*WHAT THIS TASK INVOLVES*:
Say how many lines of the data contain "motywacyjny", and nothing more.

++++++++++

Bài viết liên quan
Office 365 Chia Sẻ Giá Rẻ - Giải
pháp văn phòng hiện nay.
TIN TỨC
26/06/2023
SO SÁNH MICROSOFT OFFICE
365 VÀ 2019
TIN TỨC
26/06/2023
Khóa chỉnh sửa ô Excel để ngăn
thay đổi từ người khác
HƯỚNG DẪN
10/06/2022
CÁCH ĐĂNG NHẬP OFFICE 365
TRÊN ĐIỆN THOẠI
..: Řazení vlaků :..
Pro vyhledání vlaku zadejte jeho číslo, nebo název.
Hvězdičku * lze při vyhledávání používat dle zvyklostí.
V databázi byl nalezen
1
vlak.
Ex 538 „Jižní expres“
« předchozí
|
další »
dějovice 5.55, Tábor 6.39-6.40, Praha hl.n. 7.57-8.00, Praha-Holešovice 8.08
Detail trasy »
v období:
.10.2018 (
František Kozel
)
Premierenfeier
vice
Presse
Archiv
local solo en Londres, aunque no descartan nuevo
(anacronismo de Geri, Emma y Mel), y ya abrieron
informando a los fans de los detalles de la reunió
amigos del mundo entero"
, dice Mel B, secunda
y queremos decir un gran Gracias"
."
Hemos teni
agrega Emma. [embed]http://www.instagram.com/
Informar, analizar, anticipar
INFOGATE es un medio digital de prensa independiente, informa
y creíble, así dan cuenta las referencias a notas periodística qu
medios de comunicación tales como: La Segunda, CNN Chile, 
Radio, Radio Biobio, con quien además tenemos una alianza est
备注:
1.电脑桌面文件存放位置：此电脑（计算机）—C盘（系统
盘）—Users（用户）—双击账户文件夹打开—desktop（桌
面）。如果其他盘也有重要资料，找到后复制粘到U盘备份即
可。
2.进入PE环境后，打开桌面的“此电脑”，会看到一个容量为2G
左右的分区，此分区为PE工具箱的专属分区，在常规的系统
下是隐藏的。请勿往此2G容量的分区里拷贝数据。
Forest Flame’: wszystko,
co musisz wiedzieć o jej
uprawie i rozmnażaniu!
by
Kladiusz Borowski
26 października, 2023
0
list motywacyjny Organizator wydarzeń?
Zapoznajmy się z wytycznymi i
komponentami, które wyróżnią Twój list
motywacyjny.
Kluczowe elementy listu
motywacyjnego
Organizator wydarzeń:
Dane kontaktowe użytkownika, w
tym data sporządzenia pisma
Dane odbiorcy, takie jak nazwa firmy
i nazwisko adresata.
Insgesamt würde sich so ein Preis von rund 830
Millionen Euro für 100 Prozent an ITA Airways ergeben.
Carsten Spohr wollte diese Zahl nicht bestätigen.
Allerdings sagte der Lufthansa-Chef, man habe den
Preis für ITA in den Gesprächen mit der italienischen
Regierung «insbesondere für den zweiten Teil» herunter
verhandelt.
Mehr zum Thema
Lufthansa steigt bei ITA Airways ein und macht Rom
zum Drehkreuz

++++++++++

*ANSWER SPACE*:
2